[Information shown Boundary: Start]
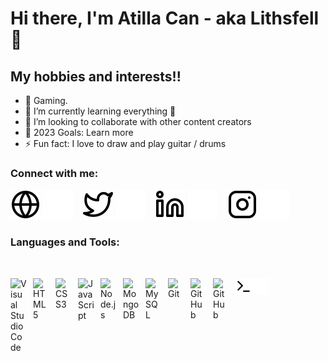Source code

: # Hi there, I'm Atilla Can - aka Lithsfell 👋 

## My hobbies and interests!!

- 🔭 Gaming.
- 🌱 I’m currently learning everything 🤣
- 👯 I’m looking to collaborate with other content creators
- 🥅 2023 Goals: Learn more
- ⚡ Fun fact: I love to draw and play guitar / drums

### Connect with me:

[![website](./img/globe-light.svg)](https://Lithsfell.app#gh-light-mode-only)
[![website](./img/globe-dark.svg)](https://Lithsfell.app#gh-dark-mode-only)
&nbsp;&nbsp;
[![website](./img/twitter-light.svg)](https://twitter.com/atillacanalpan#gh-light-mode-only)
[![website](./img/twitter-dark.svg)](https://twitter.com/atillacanalpan#gh-dark-mode-only)
&nbsp;&nbsp;
[![website](./img/linkedin-light.svg)](https://www.linkedin.com/in/atilla-can-alpan-91755988/#gh-light-mode-only)
[![website](./img/linkedin-dark.svg)](https://www.linkedin.com/in/atilla-can-alpan-91755988/#gh-dark-mode-only)
&nbsp;&nbsp;
[![website](./img/instagram-light.svg)](https://instagram.com/atillacanalpan#gh-light-mode-only)
[![website](./img/instagram-dark.svg)](https://instagram.com/atillacanalpan#gh-dark-mode-only)
&nbsp;&nbsp;

### Languages and Tools:
&nbsp;&nbsp;
&nbsp;&nbsp;

<img align="left" alt="Visual Studio Code" width="26px" src="https://cdn.jsdelivr.net/gh/devicons/devicon/icons/vscode/vscode-original.svg" style="padding-right:10px;" />
<img align="left" alt="HTML5" width="26px" src="https://cdn.jsdelivr.net/gh/devicons/devicon/icons/html5/html5-original.svg" style="padding-right:10px;" />
<img align="left" alt="CSS3" width="26px" src="https://cdn.jsdelivr.net/gh/devicons/devicon/icons/css3/css3-original.svg" style="padding-right:10px;" />
<img align="left" alt="JavaScript" width="26px" src="https://cdn.jsdelivr.net/gh/devicons/devicon/icons/javascript/javascript-original.svg" style="padding-right:10px;" />
<img align="left" alt="Node.js" width="26px" src="https://cdn.jsdelivr.net/gh/devicons/devicon/icons/nodejs/nodejs-original.svg" style="padding-right:10px;" />
<img align="left" alt="MongoDB" width="26px" src="https://cdn.jsdelivr.net/gh/devicons/devicon/icons/mongodb/mongodb-original.svg" style="padding-right:10px;" />
<img align="left" alt="MySQL" width="26px" src="https://cdn.jsdelivr.net/gh/devicons/devicon/icons/mysql/mysql-original.svg" style="padding-right:10px;" />
<img align="left" alt="Git" width="26px" src="https://cdn.jsdelivr.net/gh/devicons/devicon/icons/git/git-original.svg" style="padding-right:10px;" />
<img align="left" alt="GitHub" width="26px" src="https://user-images.githubusercontent.com/3369400/139447912-e0f43f33-6d9f-45f8-be46-2df5bbc91289.png" style="padding-right:10px;" />
<img align="left" alt="GitHub" width="26px" src="https://user-images.githubusercontent.com/3369400/139448065-39a229ba-4b06-434b-bc67-616e2ed80c8f.png" style="padding-right:10px;" />
<img align="left" alt="Terminal" width="26px" src="./img/terminal-light.svg" />
<img align="left" alt="Terminal" width="26px" src="./img/terminal-dark.svg" />

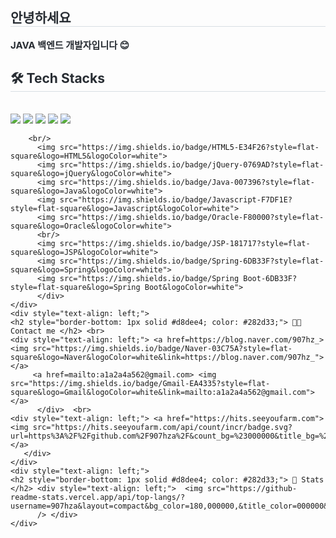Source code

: <div style="text-align: left;"> 
    <h2 style="border-bottom: 1px solid #d8dee4; color: #282d33;"> 안녕하세요 </h2>  
    <div style="font-weight: 700; font-size: 15px; text-align: left; color: #282d33;"> JAVA 백엔드 개발자입니다 😊 </div> 
    </div>
    <div style="text-align: left;">
    <h2 style="border-bottom: 1px solid #d8dee4; color: #282d33;"> 🛠️ Tech Stacks </h2> <br> 
    <div style="margin: ; text-align: left;" "text-align: left;"> 
        <img src="https://img.shields.io/badge/Apache Tomcat-F8DC75?style=flat-square&logo=Apache Tomcat&logoColor=white">
        <img src="https://img.shields.io/badge/Amazon AWS-232F3E?style=flat-square&logo=Amazon AWS&logoColor=white">
        <img src="https://img.shields.io/badge/CSS3-1572B6?style=flat-square&logo=CSS3&logoColor=white">
        <img src="https://img.shields.io/badge/Git-181717?style=flat-square&logo=Git&logoColor=white">  
        <img src="https://img.shields.io/badge/Github-181717?style=flat-square&logo=Github&logoColor=white">
  
        <br/>
          <img src="https://img.shields.io/badge/HTML5-E34F26?style=flat-square&logo=HTML5&logoColor=white">
          <img src="https://img.shields.io/badge/jQuery-0769AD?style=flat-square&logo=jQuery&logoColor=white">
          <img src="https://img.shields.io/badge/Java-007396?style=flat-square&logo=Java&logoColor=white">
          <img src="https://img.shields.io/badge/Javascript-F7DF1E?style=flat-square&logo=Javascript&logoColor=white">
          <img src="https://img.shields.io/badge/Oracle-F80000?style=flat-square&logo=Oracle&logoColor=white">
          <br/>
          <img src="https://img.shields.io/badge/JSP-181717?style=flat-square&logo=JSP&logoColor=white">
          <img src="https://img.shields.io/badge/Spring-6DB33F?style=flat-square&logo=Spring&logoColor=white">
          <img src="https://img.shields.io/badge/Spring Boot-6DB33F?style=flat-square&logo=Spring Boot&logoColor=white">
          </div>
    </div>
    <div style="text-align: left;">
    <h2 style="border-bottom: 1px solid #d8dee4; color: #282d33;"> 🧑‍💻 Contact me </h2> <br> 
    <div style="text-align: left;"> <a href=https://blog.naver.com/907hz_> <img src="https://img.shields.io/badge/Naver-03C75A?style=flat-square&logo=Naver&logoColor=white&link=https://blog.naver.com/907hz_"> </a>
         <a href=mailto:a1a2a4a562@gmail.com> <img src="https://img.shields.io/badge/Gmail-EA4335?style=flat-square&logo=Gmail&logoColor=white&link=mailto:a1a2a4a562@gmail.com"> </a>
          </div>  <br> 
    <div style="text-align: left;"> <a href="https://hits.seeyoufarm.com"> <img src="https://hits.seeyoufarm.com/api/count/incr/badge.svg?url=https%3A%2F%2Fgithub.com%2F907hza%2F&count_bg=%23000000&title_bg=%23000000&icon=github.svg&icon_color=%23FFFFFF&title=GitHub&edge_flat=false"/></a>
       </div> 
    </div>
    <div style="text-align: left;"> 
    <h2 style="border-bottom: 1px solid #d8dee4; color: #282d33;"> 🏅 Stats </h2> <div style="text-align: left;">  <img src="https://github-readme-stats.vercel.app/api/top-langs/?username=907hza&layout=compact&bg_color=180,000000,&title_color=000000&text_color=000000"
          /> </div> 
    </div>
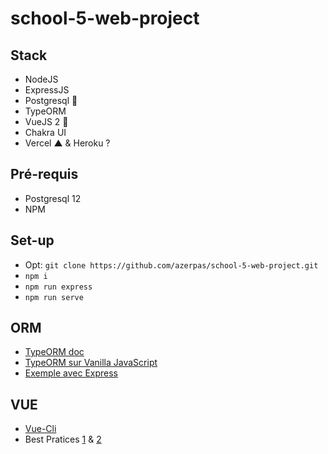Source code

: # school-5-web-project

## Stack
- NodeJS
- ExpressJS
- Postgresql 🐘
- TypeORM 
- VueJS 2 💚
- Chakra UI
- Vercel ▲ & Heroku ? 

## Pré-requis
- Postgresql 12
- NPM

## Set-up
- Opt: `git clone https://github.com/azerpas/school-5-web-project.git`
- `npm i`
- `npm run express`
- `npm run serve`

## ORM
- [TypeORM doc](https://typeorm.io/#/)
- [TypeORM sur Vanilla JavaScript](https://github.com/typeorm/typeorm/blob/master/docs/usage-with-javascript.md)
- [Exemple avec Express](https://typeorm.io/#/example-with-express)

## VUE
- [Vue-Cli](https://cli.vuejs.org/guide/)
- Best Pratices [1](https://012.vuejs.org/guide/best-practices.html) & [2](https://learnvue.co/2020/01/12-vuejs-best-practices-for-pro-developers/)
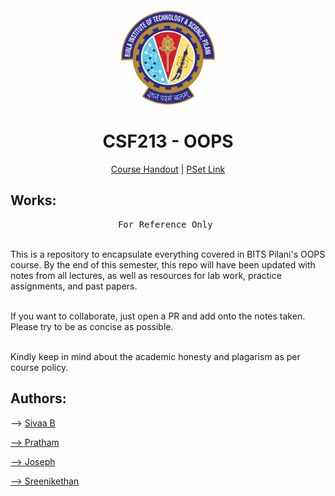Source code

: # <br>
<p align="center">
<img src="./images/BITS_Pilani-Logo.svg.png" alt="logo" height="150"/>
</p>

<h1 align="center">
CSF213 - OOPS
</h1>

<p align="center">
  <a href="">Course Handout</a> | <a href="">PSet Link</a>
</p>


## Works:

<pre align="center">
For Reference Only 
</pre>

<br>This is a repository to encapsulate everything covered in BITS Pilani's OOPS course. By the end of this semester, this repo will have been updated with notes from all lectures, as well as resources for lab work, practice assignments, and past papers.

<br>If you want to collaborate, just open a PR and add onto the notes taken. Please try to be as concise as possible.

<br>Kindly keep in mind about the academic honesty and plagarism as per course policy. 

</p>

## Authors: 

<p> --> <a href = "https://github.com/SivaaB">Sivaa B</p> 
<p> --> <a href = "https://github.com/Pratham061204"> Pratham </p>
<p> --> <a href = "https://github.com/joejo-joestar"> Joseph </p>
<p> --> <a href = "https://github.com/SreenikethanI"> Sreenikethan </p>

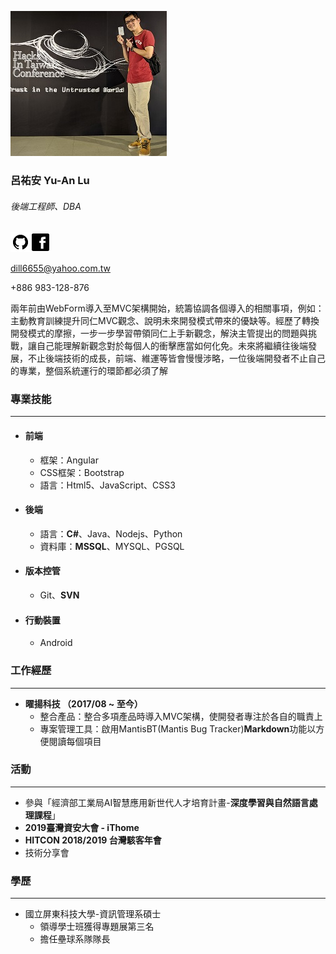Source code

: ![完蛋了](/Image/YA.jpg "2019駭客年會")
<h3> 呂祐安 Yu-An Lu </h3>
<h6> 後端工程師、DBA </h6>

[![Github](/Image/github.png "Github")](https://github.com/YouAnLyu)[![FB](/Image/facebook.png "FB")](https://www.facebook.com/profile.php?id=100001874989356)

dill6655@yahoo.com.tw

+886 983-128-876

兩年前由WebForm導入至MVC架構開始，統籌協調各個導入的相關事項，例如：主動教育訓練提升同仁MVC觀念、說明未來開發模式帶來的優缺等。經歷了轉換開發模式的摩擦，一步一步學習帶領同仁上手新觀念，解決主管提出的問題與挑戰，讓自己能理解新觀念對於每個人的衝擊應當如何化免。未來將繼續往後端發展，不止後端技術的成長，前端、維運等皆會慢慢涉略，一位後端開發者不止自己的專業，整個系統運行的環節都必須了解

### 專業技能 ###
---
- #### 前端 ####
  - 框架：Angular
  - CSS框架：Bootstrap
  - 語言：Html5、JavaScript、CSS3

- #### 後端 ####
  - 語言：**C#**、Java、Nodejs、Python
  - 資料庫：**MSSQL**、MYSQL、PGSQL

- #### 版本控管 ####
  - Git、**SVN**

- #### 行動裝置 ####
  - Android

### 工作經歷 ###
---
- **曜揚科技 （2017/08 ~ 至今）**
  - 整合產品：整合多項產品時導入MVC架構，使開發者專注於各自的職責上
  - 專案管理工具：啟用MantisBT(Mantis Bug Tracker)**Markdown**功能以方便閱讀每個項目

### 活動 ###
---
- 參與「經濟部工業局AI智慧應用新世代人才培育計畫-**深度學習與自然語言處理課程**」
- **2019臺灣資安大會 - iThome**
- **HITCON 2018/2019 台灣駭客年會**
- 技術分享會

### 學歷 ###
---
- 國立屏東科技大學-資訊管理系碩士
  - 領導學士班獲得專題展第三名
  - 擔任壘球系隊隊長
[Information shown Boundary: End]
#### Requirement:
Rewrite the lines running from the start of the entries through the line that contains "### Connect with", both ends included, as a numbered list, and skip any blank lines. Don't include the pictures in your answer.

#### Problem solution:
1. Source code
2. : # Hi there, I'm Atilla Can - aka Lithsfell 👋 
3. ## My hobbies and interests!!
4. - 🔭 Gaming.
5. - 🌱 I’m currently learning everything 🤣
6. - 👯 I’m looking to collaborate with other content creators
7. - 🥅 2023 Goals: Learn more
8. - ⚡ Fun fact: I love to draw and play guitar / drums
9. ### Connect with me:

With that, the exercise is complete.